At most positions, the two sequences now agree. Formally, alignment is trying to insert gaps such that homologous parts (i.e. parts that descent from a common ancestral sequence) of the sequence are in the same column. Common programs to perform this task are
The output of an alignment is best viewed (and edited) in specialized multiple alignment viewers. My favorite one is aliview:
Phylogenetic trees
Once sequences are aligned, we can meaningfully look for differences between them and group them into clusters of similar sequences, which in essence boils down to reconstructing their "family tree" or evolutionary history.
One the right, different colored balls indicate differences between the sequences that we assume originated in a mutation event in a common ancestor of all sequences that carry the variant. In this simple example, it is straightforward to group sequences according to the mutations they carry -- in practice finding the tree that explains your data best is a computationally challenging problem. But a large number of highly optimized programs are available to solve this task. We will use one of the following three
- IQ-TREE: Fast and accurate
- RAxML: Current gold standard, but slower than IQ-TREE
- FastTree: Fast and rough, but often good enough (depends who you ask)

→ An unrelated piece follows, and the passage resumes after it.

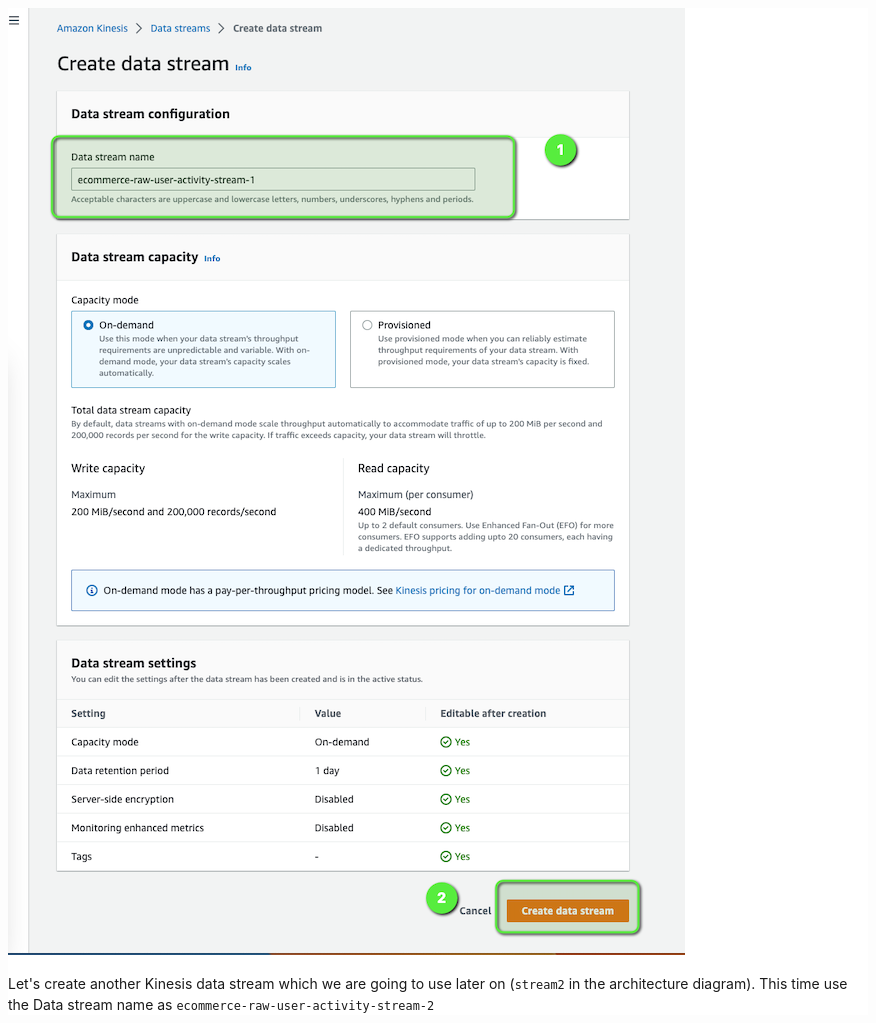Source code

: ![](img/img6-1.png)


Let's create another Kinesis data stream which we are going to use later on (`stream2` in the architecture diagram). This time use the Data stream name as `ecommerce-raw-user-activity-stream-2`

The most common output format of these programs is called newick format. The branch length of trees estimated by the above programs roughly correspond to the fraction of positions in the sequence that changed along the branch (more precisely the expected number of changes per site).
Trees can graphed in different ways. The most important distinction is whether a tree is rooted or not. In a rooted tree (the left example below) a particular bifurcation is the ancestor of all sequences in the sample. Time scaled phylogenies (where branch length corresponds to time) will always be rooted and the root is by necessity the oldest node. In other applications, it is difficult to single out a root node and a more appropriate layout is and unrooted layout shown on the right.
Molecular clock and transmission
The number of changes accumulate in a pathogen genome in a year depends on
- the mutation rate
- the duration of one replication cycle
- the size of the genome
- the fraction of mutations that persist and spread
While the first three factors are very natural and intuitive, the last one depends on the biology of the pathogen and the environment it is replicating in. The majority of mutations that change the sequence of important proteins will be detrimental and are quickly removed by natural selection, while other mutations, for example those that help a virus to evade human immunity, will preferentially spread. In addition, a substantial fraction of mutations (mostly mutations at 3rd codon positions) don't affect pathogen replication much and accumulate freely. As a consequence, the exact rate at which changes accumulate is not known a priori. Nevertheless, mutations tend to accumulate at a constant rate and the accumulation can be used as a molecular clock.
The molecular clock is a relationship between time and the expected number of changes in the sequence. These substitution rates vary greatly between organisms and within organisms between genomic regions
- RNA viruses: \(0.0001\ldots 0.01\) substitutions per site and year
- bacteria: \(10^{-8}\ldots 10^{-6}\) substitutions per site and year
Multiplying the rate per site with the size of the genome, we get the expected number of substitutions per year:
- RNA viruses: Genome size \(\approx 10^{4}\) → 1-100 substitutions year and genome
- bacteria: Genome size \(5\times 10^{6}\) → \(0.05 - 5\) substitutions per year and genome
This suggests that whole genome sequencing often has high enough resolution to distinguish pathogens that were sequences a few month apart -- sometimes even down to a few weeks.